Bilgi her gün artmakta ve çeşitlenmekte, bu artış yeni tıbbi uygulamaları mümkün kılmakla birlikte yeni sorunların doğuşuna da yol açmaktadır. Bu sorulara yalnızca tıbbi perspektiften yaklaşmak, ahlaken kabul edilebilir çözümlerin üretimini güçleştirmekte, hatta imkansız hale getirmektedir. Tıbbi meseleleri bilimsel ve sosyokültürel faktörlerle birlikte, kapsamlı bir şekilde ele almak, bu meselelerin daha iyi kavranmasını sağladığı gibi ahlaken meşru çözümlerin geliştirilmesini de kolaylaştıracaktır.
Günümüzde bilim insanları ve akademisyenler yeni bilimsel disiplinlerin ortaya çıkışına tanık olurken, bir yandan da mevcut disiplinlerin işbirliği yaptığı “multidisipliner” ve sınırların giderek silindiği “interdisipliner” çalışmalarda daha sık yer almaktadırlar. Tıbbın asıl hedefinin “insan” oluşu, tıbbi problemlerin çözümünde sosyal bilimlerle işbirliğini mecburi hale getirmektedir. Yukarıda bahsedilen bu çerçeve ve sorunlar, BETİM’in çıkış noktası ve çalışma alanını oluşturmaktadır.
BETİM olarak cevaplamaya çalıştığımız araştırma soruları oldukça çeşitlidir.
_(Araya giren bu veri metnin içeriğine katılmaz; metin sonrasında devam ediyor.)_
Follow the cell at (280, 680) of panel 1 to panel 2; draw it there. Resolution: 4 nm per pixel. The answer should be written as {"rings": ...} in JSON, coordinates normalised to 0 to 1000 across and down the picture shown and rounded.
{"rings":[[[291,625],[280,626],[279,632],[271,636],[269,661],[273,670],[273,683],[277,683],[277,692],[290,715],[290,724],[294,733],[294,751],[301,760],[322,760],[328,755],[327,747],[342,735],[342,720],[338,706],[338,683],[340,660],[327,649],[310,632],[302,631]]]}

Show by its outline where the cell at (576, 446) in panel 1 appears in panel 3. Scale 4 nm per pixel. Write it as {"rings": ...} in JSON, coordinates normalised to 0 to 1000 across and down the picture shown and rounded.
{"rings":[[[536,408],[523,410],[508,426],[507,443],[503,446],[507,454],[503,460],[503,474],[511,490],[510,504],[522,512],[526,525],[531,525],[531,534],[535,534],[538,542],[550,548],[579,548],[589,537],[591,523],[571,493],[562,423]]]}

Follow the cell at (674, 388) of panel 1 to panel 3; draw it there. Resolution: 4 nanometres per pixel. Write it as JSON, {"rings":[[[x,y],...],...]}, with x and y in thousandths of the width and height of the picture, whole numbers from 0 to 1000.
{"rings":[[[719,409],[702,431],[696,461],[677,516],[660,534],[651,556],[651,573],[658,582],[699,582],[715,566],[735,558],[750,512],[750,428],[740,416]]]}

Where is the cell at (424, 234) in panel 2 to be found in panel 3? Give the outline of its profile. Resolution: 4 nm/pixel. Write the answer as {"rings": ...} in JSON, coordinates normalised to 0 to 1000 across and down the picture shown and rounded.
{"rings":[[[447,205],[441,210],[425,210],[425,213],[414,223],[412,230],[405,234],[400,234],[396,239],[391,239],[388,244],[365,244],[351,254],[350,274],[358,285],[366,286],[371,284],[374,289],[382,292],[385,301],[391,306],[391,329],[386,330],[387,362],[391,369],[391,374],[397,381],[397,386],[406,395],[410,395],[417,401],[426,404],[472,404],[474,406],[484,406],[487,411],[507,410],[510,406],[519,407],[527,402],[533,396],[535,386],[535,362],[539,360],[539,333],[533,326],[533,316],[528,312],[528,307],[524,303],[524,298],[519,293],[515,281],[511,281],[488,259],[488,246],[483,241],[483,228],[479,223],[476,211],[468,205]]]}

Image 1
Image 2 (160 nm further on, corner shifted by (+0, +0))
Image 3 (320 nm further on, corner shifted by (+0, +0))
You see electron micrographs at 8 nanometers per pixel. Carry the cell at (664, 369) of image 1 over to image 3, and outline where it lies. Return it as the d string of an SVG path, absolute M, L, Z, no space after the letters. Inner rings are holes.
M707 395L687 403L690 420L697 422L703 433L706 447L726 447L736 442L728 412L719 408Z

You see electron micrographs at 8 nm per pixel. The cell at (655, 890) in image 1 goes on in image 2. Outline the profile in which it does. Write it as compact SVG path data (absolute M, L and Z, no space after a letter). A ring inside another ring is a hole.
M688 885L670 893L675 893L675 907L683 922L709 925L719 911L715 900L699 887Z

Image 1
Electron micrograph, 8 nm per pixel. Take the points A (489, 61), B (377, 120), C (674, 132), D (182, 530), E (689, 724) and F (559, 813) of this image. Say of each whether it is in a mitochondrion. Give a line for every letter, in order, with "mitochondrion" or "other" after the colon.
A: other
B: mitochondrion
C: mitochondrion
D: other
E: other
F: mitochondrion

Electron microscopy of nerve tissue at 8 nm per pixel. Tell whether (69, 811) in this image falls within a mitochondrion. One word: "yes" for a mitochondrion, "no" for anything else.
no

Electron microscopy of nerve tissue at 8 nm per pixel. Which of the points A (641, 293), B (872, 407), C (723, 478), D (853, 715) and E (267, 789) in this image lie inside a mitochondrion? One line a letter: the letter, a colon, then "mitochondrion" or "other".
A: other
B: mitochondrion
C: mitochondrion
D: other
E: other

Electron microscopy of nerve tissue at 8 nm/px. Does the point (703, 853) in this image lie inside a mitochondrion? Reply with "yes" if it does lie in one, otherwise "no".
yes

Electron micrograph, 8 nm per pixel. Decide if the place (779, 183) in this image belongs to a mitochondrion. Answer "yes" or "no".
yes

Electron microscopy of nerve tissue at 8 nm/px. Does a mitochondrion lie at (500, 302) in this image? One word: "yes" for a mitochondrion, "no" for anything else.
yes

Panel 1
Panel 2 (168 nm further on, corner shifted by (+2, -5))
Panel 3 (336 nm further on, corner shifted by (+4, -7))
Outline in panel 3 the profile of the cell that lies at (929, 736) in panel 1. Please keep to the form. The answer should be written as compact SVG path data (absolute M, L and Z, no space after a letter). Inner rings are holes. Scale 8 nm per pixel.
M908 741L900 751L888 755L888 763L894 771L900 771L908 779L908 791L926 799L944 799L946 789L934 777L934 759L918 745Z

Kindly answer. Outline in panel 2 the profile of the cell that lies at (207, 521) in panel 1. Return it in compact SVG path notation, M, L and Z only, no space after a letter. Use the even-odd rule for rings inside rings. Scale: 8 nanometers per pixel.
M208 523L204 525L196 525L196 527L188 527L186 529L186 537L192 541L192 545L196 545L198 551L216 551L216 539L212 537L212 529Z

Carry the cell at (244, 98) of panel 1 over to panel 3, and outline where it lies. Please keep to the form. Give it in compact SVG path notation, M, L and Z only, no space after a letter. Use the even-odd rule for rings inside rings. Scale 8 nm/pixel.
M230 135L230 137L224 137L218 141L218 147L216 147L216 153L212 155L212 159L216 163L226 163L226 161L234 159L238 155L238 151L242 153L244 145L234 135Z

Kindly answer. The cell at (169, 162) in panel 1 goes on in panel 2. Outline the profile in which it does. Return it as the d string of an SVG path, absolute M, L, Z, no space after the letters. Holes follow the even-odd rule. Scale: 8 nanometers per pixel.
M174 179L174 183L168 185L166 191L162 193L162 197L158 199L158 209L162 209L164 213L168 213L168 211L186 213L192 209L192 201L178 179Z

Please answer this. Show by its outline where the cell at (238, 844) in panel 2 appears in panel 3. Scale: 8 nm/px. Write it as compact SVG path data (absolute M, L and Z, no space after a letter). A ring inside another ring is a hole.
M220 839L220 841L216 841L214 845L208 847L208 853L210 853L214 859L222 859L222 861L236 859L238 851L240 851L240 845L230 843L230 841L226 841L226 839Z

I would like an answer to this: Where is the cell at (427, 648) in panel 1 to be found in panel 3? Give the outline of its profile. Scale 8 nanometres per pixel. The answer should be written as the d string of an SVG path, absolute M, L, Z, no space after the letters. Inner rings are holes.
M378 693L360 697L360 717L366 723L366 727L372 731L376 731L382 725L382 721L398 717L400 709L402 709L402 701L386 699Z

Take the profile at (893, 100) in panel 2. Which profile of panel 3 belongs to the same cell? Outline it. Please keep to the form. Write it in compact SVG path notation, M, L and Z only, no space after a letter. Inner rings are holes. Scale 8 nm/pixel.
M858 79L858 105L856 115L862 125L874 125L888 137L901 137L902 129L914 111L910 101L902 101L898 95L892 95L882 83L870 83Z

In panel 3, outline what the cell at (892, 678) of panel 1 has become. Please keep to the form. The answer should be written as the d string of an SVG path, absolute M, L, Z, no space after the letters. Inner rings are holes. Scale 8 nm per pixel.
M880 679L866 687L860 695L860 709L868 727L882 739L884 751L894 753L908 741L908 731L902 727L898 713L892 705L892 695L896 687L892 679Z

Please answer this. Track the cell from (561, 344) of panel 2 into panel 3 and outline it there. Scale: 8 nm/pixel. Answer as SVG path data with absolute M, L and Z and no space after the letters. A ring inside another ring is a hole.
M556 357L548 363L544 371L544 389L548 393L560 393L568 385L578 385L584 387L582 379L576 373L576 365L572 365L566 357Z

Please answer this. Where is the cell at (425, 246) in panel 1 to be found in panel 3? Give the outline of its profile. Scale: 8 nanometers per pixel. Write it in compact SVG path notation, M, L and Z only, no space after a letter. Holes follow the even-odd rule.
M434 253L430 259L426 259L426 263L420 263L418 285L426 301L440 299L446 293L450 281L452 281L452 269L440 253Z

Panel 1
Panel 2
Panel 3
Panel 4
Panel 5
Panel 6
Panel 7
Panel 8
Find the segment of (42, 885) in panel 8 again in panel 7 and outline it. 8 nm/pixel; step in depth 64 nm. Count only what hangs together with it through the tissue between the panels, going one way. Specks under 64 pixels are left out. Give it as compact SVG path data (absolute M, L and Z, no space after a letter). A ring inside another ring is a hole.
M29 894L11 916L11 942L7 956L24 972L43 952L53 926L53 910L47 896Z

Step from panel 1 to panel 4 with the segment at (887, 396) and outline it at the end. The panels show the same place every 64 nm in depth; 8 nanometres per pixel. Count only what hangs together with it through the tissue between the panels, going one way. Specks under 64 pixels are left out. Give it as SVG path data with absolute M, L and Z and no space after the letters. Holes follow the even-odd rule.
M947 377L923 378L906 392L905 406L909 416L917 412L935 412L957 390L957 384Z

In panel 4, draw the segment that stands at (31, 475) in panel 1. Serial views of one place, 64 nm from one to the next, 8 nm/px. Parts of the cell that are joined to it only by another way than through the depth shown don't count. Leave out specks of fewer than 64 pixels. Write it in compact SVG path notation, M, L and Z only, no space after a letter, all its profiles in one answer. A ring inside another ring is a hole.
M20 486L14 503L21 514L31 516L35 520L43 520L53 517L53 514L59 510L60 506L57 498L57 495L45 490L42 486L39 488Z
Hayat ne zaman başlar, ne zaman biter? İnsan genomunu değiştirmeli miyiz? Transhümanizm bizi nereye götürecek? Bilişim teknolojileri gizlilik için tehdit mi? Küreselleşme etik alanına nasıl etki ediyor? BETİM, bireyi olduğu kadar, toplumu da yakından ilgilendiren bu gibi soruları ahlaki düzlemde ele almak gayretinde olan araştırmacılara çeşitli olanaklar sağlamaktadır. Bu gayretin bir sonucu olarak, alanında söz sahibi olacak eserler yayımlamakta, Türkçe ve İngilizce süreli yayınlar ve raporlar hazırlamakta ve başka dillerde yazılmış temel kitapları Türkçemize kazandırarak büyük bir boşluğu doldurmaktadır. Bununla birlikte lisans ve lisansüstü öğrencilere yönelik çalıştay ve eğitimler düzenlenmekte, ülkemizde eğitim gören yabancı öğrencilere uluslararası eğitim programları sunarak, genç araştırmacılarda farkındalık oluşturmaya çalışmaktadır.